_Source text_
On Tue, Mar 4, 2025 at 5:50 AM James Clark <james.clark@xxxxxxxxxx> wrote:
Some changes related to the discussion here [1] about deduplication of
PMUs. This change stands on its own right now, but it may not go far
enough. This can either be dropped for now or applied and improved
later. Extra ideas are as follows.
Treating alphanumeric suffixes as duplicate has been slightly
problematic due to marketing strings having looks-like-but-not-actually
alphanumeric suffixes. For example 'cpum_cf' and now the one digit
longer than before 'cortex-a720'. The easy fix is to increase the
minimum length considered for deduplication as suggested [1], but as
also mentioned, the current mrvl_ddr_pmu PMU names don't zero pad the
address, meaning that > 2 alphanumeric suffixes are already technically
not enough to deduplicate the same PMUs. They could have only a 2 digit
alphanumeric address suffix. Increasing the minimum digits feels a bit
like kicking the can down the road and it places awkward limitations on
marketing names which we have no control over. Also I'm not sure helps
the following much:
The hex suffix thing was very unfortunate, can we reverse that
decision and move the physical address.. it captures into a caps file?

_Data extracts_
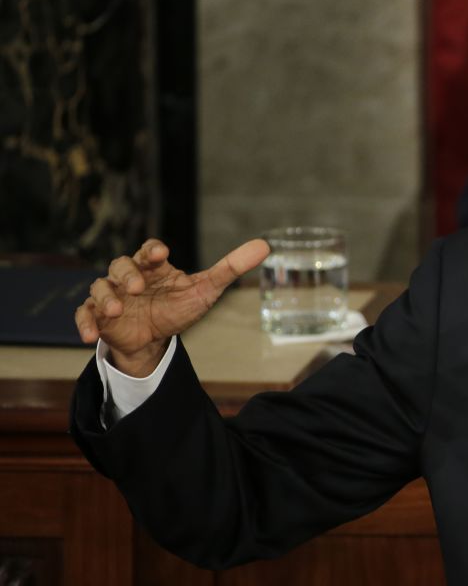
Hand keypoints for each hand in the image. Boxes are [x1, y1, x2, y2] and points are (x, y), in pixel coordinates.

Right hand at [75, 238, 269, 375]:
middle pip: (120, 264)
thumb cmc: (178, 307)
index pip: (148, 250)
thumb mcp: (206, 290)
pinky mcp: (100, 317)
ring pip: (99, 288)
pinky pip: (85, 315)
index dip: (151, 250)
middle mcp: (129, 277)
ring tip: (117, 311)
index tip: (160, 254)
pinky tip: (91, 335)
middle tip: (138, 287)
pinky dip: (86, 323)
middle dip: (127, 274)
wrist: (156, 339)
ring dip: (106, 298)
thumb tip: (264, 245)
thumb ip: (231, 268)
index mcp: (153, 267)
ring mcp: (112, 296)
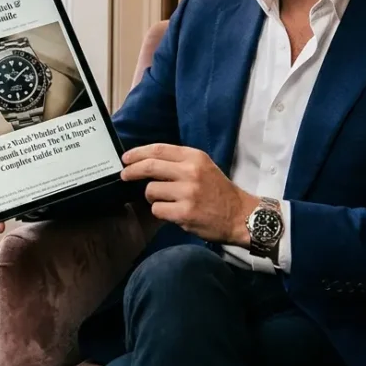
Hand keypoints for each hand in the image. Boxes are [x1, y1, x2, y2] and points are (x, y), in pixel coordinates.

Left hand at [120, 143, 254, 245]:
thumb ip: (178, 163)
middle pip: (149, 167)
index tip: (126, 158)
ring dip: (152, 198)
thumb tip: (145, 163)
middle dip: (131, 171)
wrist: (240, 215)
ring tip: (166, 201)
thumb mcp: (203, 167)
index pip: (158, 149)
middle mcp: (191, 172)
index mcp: (194, 157)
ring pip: (150, 191)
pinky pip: (157, 210)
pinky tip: (173, 212)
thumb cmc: (218, 191)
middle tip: (125, 175)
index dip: (138, 153)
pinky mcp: (185, 212)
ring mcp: (188, 193)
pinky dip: (160, 212)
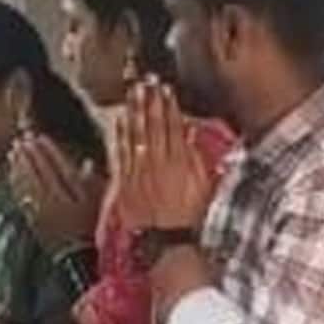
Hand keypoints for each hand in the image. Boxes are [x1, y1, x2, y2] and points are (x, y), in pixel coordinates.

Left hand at [8, 134, 104, 251]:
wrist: (79, 257)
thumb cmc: (93, 228)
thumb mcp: (99, 205)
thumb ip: (93, 184)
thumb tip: (87, 163)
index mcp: (74, 196)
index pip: (58, 167)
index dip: (48, 151)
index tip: (40, 137)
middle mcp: (56, 201)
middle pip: (40, 173)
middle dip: (30, 154)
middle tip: (22, 139)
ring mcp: (42, 211)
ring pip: (28, 183)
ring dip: (20, 165)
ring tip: (14, 151)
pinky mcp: (34, 220)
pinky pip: (22, 197)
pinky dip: (16, 182)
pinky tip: (12, 173)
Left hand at [114, 79, 214, 232]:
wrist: (169, 241)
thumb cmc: (190, 217)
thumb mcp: (204, 185)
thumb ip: (197, 157)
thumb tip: (191, 132)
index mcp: (180, 160)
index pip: (173, 125)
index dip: (168, 105)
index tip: (165, 89)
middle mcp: (158, 161)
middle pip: (153, 125)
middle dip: (150, 101)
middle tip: (146, 82)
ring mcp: (140, 170)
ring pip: (136, 134)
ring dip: (135, 111)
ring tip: (133, 93)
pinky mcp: (127, 181)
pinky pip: (122, 152)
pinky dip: (121, 135)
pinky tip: (119, 119)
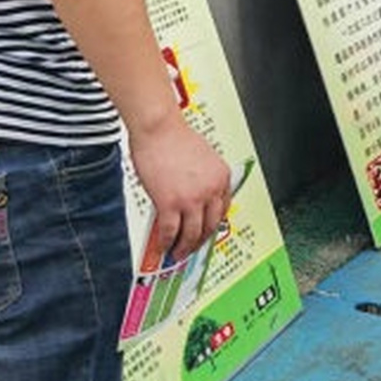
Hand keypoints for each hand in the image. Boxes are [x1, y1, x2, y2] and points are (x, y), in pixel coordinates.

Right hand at [128, 116, 231, 261]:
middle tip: (192, 248)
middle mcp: (211, 190)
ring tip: (177, 253)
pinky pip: (170, 232)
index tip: (207, 232)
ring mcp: (191, 199)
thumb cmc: (173, 137)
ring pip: (192, 234)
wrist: (158, 128)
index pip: (223, 209)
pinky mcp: (170, 203)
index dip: (213, 224)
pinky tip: (163, 246)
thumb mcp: (201, 158)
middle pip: (210, 226)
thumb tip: (193, 199)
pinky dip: (167, 242)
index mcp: (221, 177)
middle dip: (200, 241)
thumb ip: (202, 179)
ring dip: (184, 247)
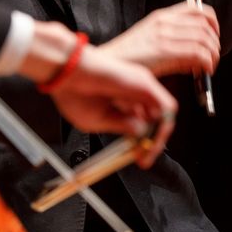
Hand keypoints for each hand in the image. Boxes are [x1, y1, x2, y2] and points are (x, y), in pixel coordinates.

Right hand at [49, 46, 176, 167]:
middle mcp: (133, 90)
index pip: (140, 120)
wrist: (65, 73)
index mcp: (120, 98)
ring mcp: (141, 85)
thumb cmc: (73, 93)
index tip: (138, 158)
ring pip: (163, 113)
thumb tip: (141, 134)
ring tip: (146, 152)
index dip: (142, 140)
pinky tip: (151, 140)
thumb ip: (121, 126)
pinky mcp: (145, 83)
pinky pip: (166, 108)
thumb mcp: (98, 120)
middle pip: (153, 118)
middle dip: (152, 141)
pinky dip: (163, 126)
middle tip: (144, 158)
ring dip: (158, 136)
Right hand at [98, 2, 219, 76]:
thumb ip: (174, 42)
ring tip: (209, 66)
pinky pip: (197, 53)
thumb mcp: (152, 41)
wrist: (109, 65)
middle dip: (214, 42)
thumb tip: (198, 54)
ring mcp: (163, 35)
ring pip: (204, 39)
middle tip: (213, 56)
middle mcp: (163, 22)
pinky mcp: (163, 51)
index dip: (212, 22)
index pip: (196, 9)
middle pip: (204, 24)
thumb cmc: (129, 58)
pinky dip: (206, 63)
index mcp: (161, 16)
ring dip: (213, 54)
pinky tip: (203, 71)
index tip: (214, 36)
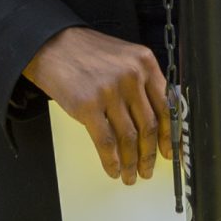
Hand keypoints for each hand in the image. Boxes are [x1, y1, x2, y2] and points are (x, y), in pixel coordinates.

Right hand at [26, 27, 170, 183]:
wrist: (50, 45)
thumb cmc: (85, 52)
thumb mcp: (123, 58)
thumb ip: (141, 82)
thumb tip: (154, 120)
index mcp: (144, 63)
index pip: (166, 106)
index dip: (169, 135)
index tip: (170, 152)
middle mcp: (131, 76)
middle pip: (148, 126)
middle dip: (149, 154)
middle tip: (147, 170)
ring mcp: (110, 91)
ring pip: (129, 137)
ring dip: (131, 163)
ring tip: (130, 175)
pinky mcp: (88, 106)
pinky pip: (106, 142)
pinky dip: (111, 161)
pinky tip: (113, 169)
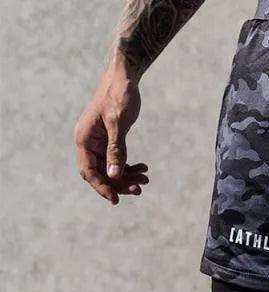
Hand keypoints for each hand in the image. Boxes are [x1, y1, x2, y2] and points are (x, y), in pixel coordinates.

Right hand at [73, 68, 148, 204]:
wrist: (124, 76)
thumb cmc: (119, 95)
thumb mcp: (118, 123)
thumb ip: (116, 150)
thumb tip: (113, 174)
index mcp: (84, 138)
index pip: (89, 171)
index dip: (102, 187)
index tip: (117, 200)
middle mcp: (88, 142)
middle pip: (100, 173)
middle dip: (119, 183)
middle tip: (139, 189)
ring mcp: (98, 141)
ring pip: (110, 168)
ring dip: (127, 176)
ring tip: (145, 179)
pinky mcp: (109, 139)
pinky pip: (117, 160)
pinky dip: (129, 166)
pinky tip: (143, 168)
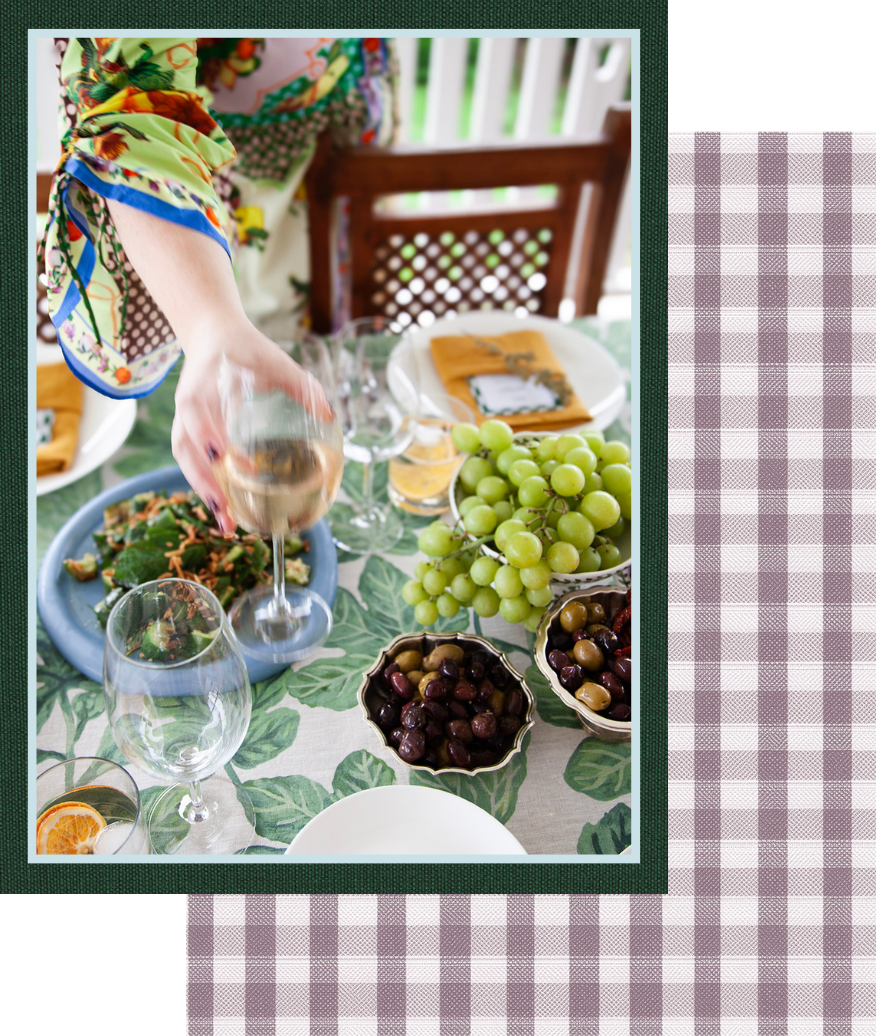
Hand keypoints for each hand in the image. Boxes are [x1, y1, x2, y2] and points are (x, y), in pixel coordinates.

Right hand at [171, 315, 333, 534]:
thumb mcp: (275, 360)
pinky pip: (191, 462)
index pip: (199, 415)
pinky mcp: (189, 431)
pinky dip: (206, 486)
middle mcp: (187, 406)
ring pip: (186, 461)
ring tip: (226, 525)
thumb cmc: (247, 350)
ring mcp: (185, 420)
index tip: (231, 458)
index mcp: (203, 385)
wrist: (213, 336)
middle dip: (204, 481)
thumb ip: (301, 386)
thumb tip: (328, 416)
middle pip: (186, 449)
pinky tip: (225, 510)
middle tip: (226, 511)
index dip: (210, 437)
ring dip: (204, 492)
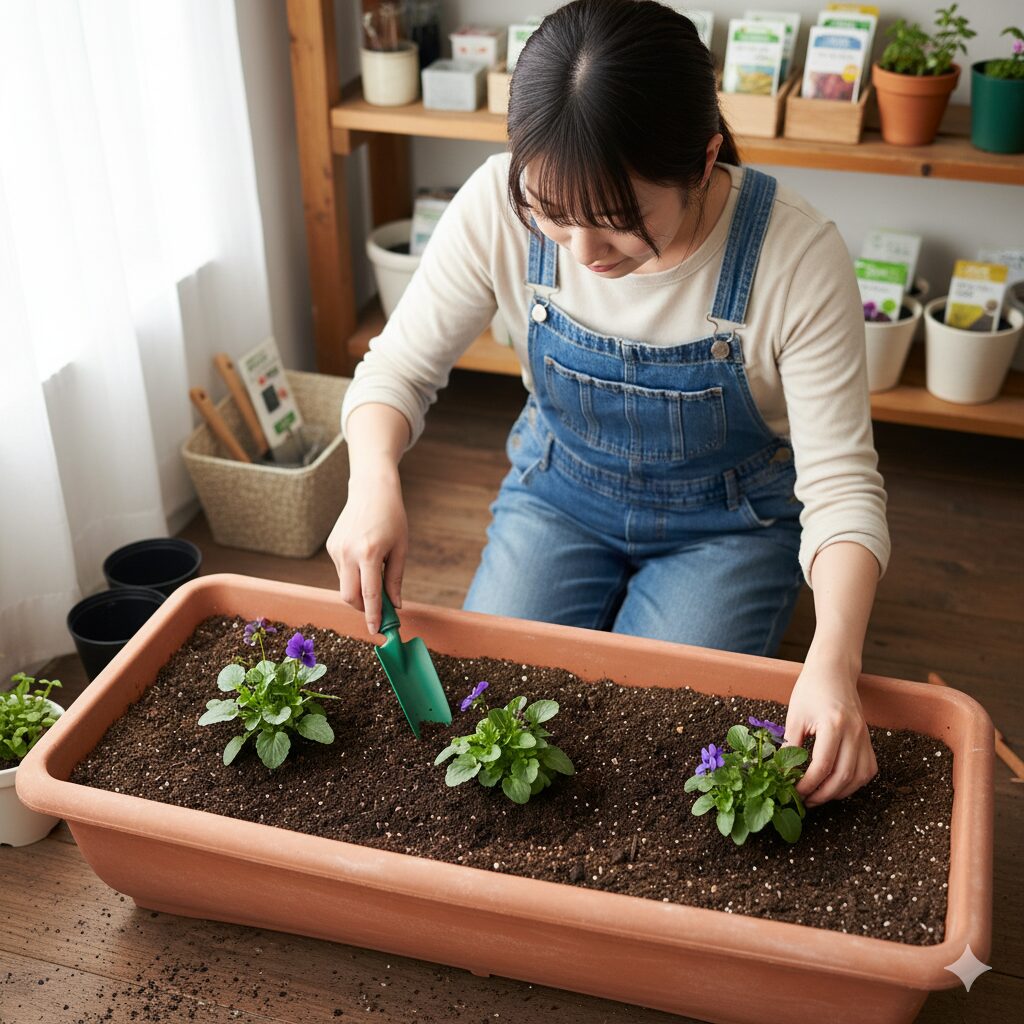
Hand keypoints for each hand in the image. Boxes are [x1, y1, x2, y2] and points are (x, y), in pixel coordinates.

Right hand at [326, 467, 407, 636]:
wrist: (371, 489)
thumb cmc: (392, 517)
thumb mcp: (400, 548)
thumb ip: (395, 579)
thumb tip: (395, 606)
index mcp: (369, 554)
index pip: (370, 595)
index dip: (373, 616)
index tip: (376, 631)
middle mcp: (348, 553)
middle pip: (349, 596)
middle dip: (363, 608)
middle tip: (379, 609)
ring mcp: (336, 550)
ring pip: (345, 584)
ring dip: (360, 589)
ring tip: (376, 573)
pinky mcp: (331, 547)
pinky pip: (342, 571)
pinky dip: (354, 574)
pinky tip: (365, 557)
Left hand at [783, 657, 877, 807]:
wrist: (833, 672)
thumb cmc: (810, 690)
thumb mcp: (795, 716)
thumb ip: (791, 746)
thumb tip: (784, 773)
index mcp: (833, 725)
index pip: (822, 766)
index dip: (807, 785)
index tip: (795, 792)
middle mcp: (854, 733)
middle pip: (843, 777)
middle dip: (823, 794)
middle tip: (806, 801)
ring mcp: (864, 736)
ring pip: (859, 777)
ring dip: (839, 792)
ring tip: (819, 796)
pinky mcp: (868, 739)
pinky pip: (868, 769)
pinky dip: (854, 783)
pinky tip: (837, 784)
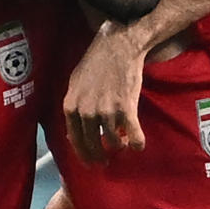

_Task requirements_
• 1. Summarize the PMU deduplication message in two sentences.
• 2. State whether each statement agrees with the PMU deduplication message, answering yes or no and quoting the words of the message that decide it: (a) The change can only be applied once it has been improved. (b) The current mrvl_ddr_pmu PMU names zero pad the address. (c) 'cortex-a720' is given as an example of a marketing string.
• 3. Carry the PMU deduplication message on past its last sentence.
The listing is material separate from the PMU deduplication message.

_Answers for the exercise_
• 1. The change concerns the deduplication of PMUs and could either be dropped for now or applied and improved later. Treating alphanumeric suffixes as duplicates has been problematic because marketing strings such as 'cpum_cf' and 'cortex-a720' only look like they carry such suffixes, and increasing the minimum length for deduplication feels like kicking the can down the road, partly because the current mrvl_ddr_pmu PMU names don't zero pad the address.

• 2.
(a) No: "This can either be dropped for now or applied and improved later."
(b) No: "the current mrvl_ddr_pmu PMU names don't zero pad the address"
(c) Yes: "For example 'cpum_cf' and now the one digit longer than before 'cortex-a720'."

• 3.
Fwiw, we have a similar hex mess with raw events. A raw event can be
r0xead or read, but read also makes a pretty nice event name. This is
solved by first checking if read is an event and if not assuming it is
a raw encoding. Would anyone really care if raw events always had to
start with r0x? We seem to get tangled up in corner cases like this
too often, for example legacy event priorities and topdown event
sorting. Keeping things simple would be nice from a correctness pov
but also so that it's easy for other tools to emulate.
The problem is that arm_cmn_[n] PMUs have a numeric suffix, but they can
have different events. Even if we were adding this PMU today, keeping
the suffix rule in mind, it would be difficult to come up with a suffix
that differentiates the different ones. Flavour words might work, but
that complicates the kernel which would have to group them and come up
with flavours rather than just doing an i++. Deduplicating too
aggressively on only PMU name suffix means only arm_cmn_1's events get
listed, missing other events, and it's hard to see which events relate
to which PMU.
Therefore in addition to the changes in this patchset I'd like to look
into:
* Collapsing duplicate PMU names into ranges, for example
arm_pmu_v3_[0-4], rather than simply concatenating names as done in
this patchset
The current suffix rule is weird as Intel's GPU i915 PMU appears to be
a PMU called 'i' with a 915 numeric suffix.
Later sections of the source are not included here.